The defendant mined the leased property as an open pit or stripping operation. There is nothing in the mining contract that prevents stock-piling in open pit mining. It is rather uncommon because *Page 259 unnecessary and usually unprofitable. Conceivably there might be cases where it would be convenient and profitable. The lease did not require a particular manner of mining. If good honest mining requires stock-piling, the lessor cannot complain. If the lessee had chosen to remove the ore as an underground mining operation, stock-piling would have been usual and substantially necessary.
The stock-piled ore was taken from the pit in the dump-cars of the defendant and under its own motive power.

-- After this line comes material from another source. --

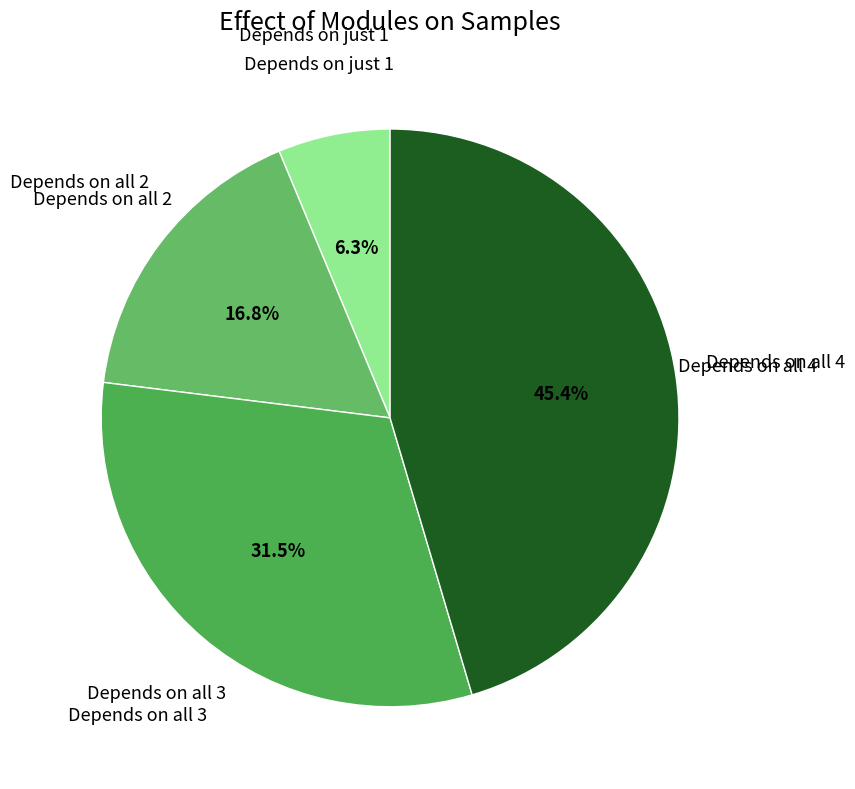

To the nearest percent, what is the average slice percentage?

25%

In the ordinary open pit mining the railroad ore cars go into the mine and when loaded are put in trains and started on their way to the docks. The reason suggested in the record for using the dump-cars and for stock-piling was that there was a shortage of Great Northern railway cars and by stock-piling mining was expedited. It was towards the close of the season. It is not suggested that the method adopted was not good mining. It did no wrong to the plaintiff. It would not have helped it to leave the ore in place and remove it the next lease year in railway cars. Besides the lease did not specify the particular kind of mining or prohibit stock-piling. The covenants of the lease in effect require good honest mining.
How far stock-piling, either in open pit or underground mining, may be adopted by the lessee, either because of market conditions, the lack of transportation facilities, or the desirability of keeping the mine in operation though the product cannot be removed from the leased premises immediately, or how long it may stay in stock-pile, is not of present concern. There is no suggestion in the proofs of undue delay or unfair mining.

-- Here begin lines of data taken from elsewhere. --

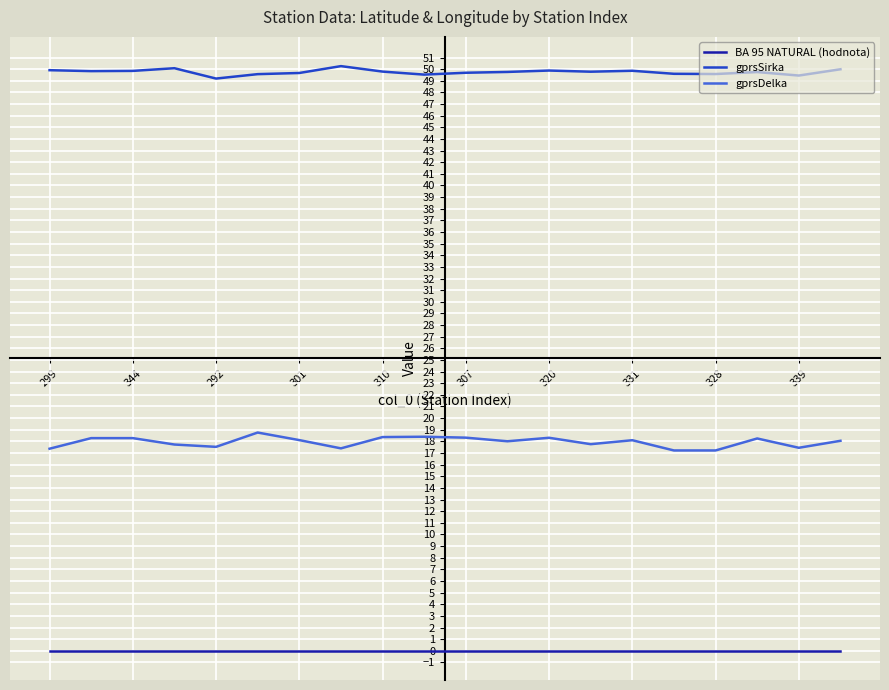

What is the greatest value displayed?

50.3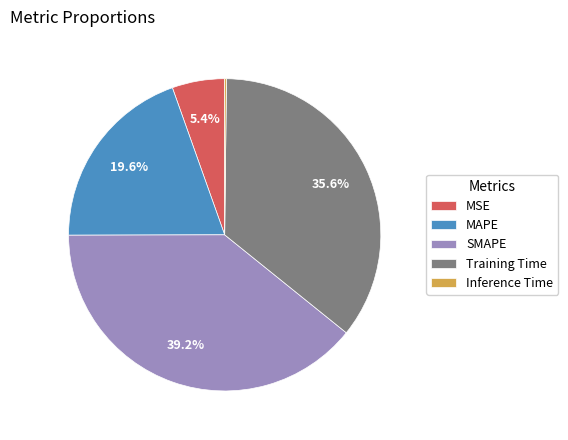

Does any single category account for the majority?

No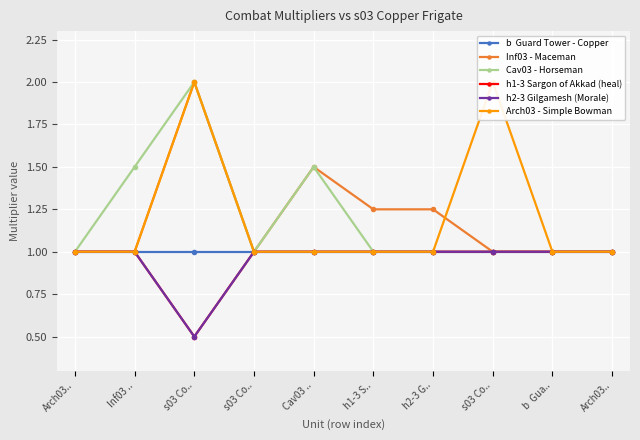

At how many categories does at least one series exceed 1?

6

The lease contemplated that the ore be taken from the premises by railway to the lake docks. The mining and removal of the stock-piled 122,743 tons plus was, within the meaning of the lease requiring payment of agreed royalties, an operation of the lease year commencing July 1, 1925. The construction adopted gives the plaintiff the agreed royalty for all ore removed. It loses no minimums, neither for the 1925 lease year nor prior years. It has received in excess of all minimums. The thought suggests itself that *Page 260 the quarter commencing July 1, 1925, within which it seems that the ore was actually shipped, should be taken as the end of the period and subsequent minimums be held recoverable. An analysis shows that this is not sound. The royalties are for the lease year, not for separate quarters. The quarterly instalments are advance minimum royalties. As the lease puts it, they represent royalties for ore "already paid for in advance." The right of terminating the lease within the lease year is preserved.

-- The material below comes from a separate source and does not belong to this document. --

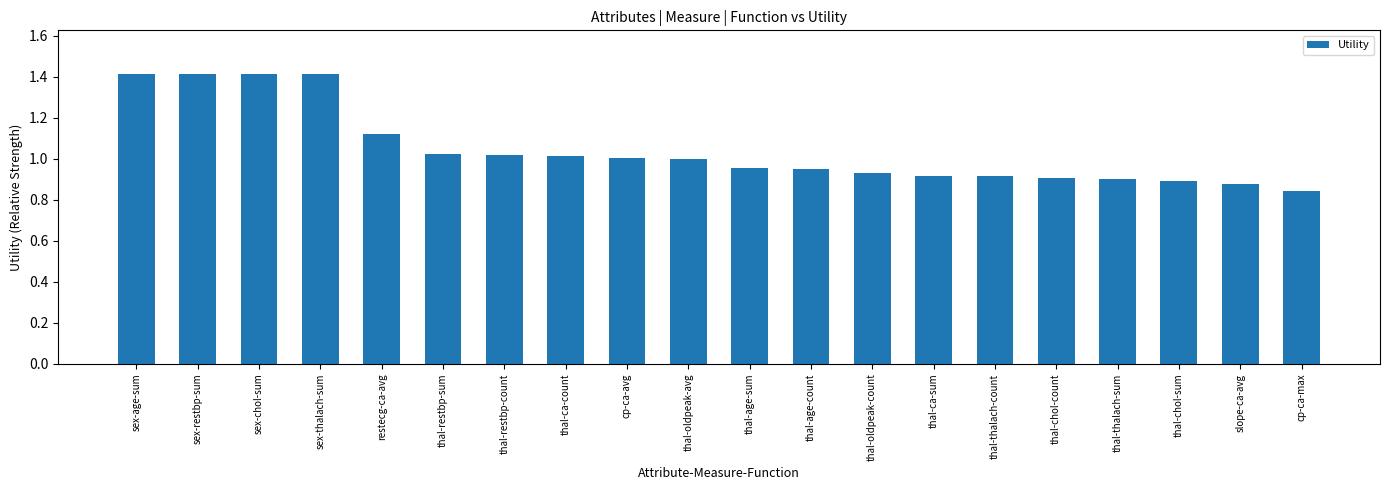

What is the change in value from thal-oldpeak-avg to cp-ca-max?

-0.2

The result is that the defendant is liable for the agreed royalty of 7 1/2 cents on the 122,743 tons plus shipped after July 1, 1925, and before the termination of the lease on February 11, 1926, amounting to $9,205.73; that it is entitled to a credit thereon of $1,406.25 for the July 1, 1925, instalment of minimum paid; and that it is not liable for the $1,406.25 instalment of minimum becoming due October 1, 1925, nor for the pro rate of $640.62 of the January 1, 1926, instalment. This makes a balance of $7,799.48, not including interest.
3. In taking ore to the stock-pile the defendant found it convenient to pass off the leased premises over the St. Paul mine adjoining and back to the stock-pile. The plaintiff claims that this constituted a removal of the ore from the premises within the terms of the lease. We do not construe it so. Removal means removal from the premises on the final journey to the docks.
The judgment should be modified by reducing the recovery to $7,799.48, with interest and the costs of the court below. The defendant will recover costs in this court.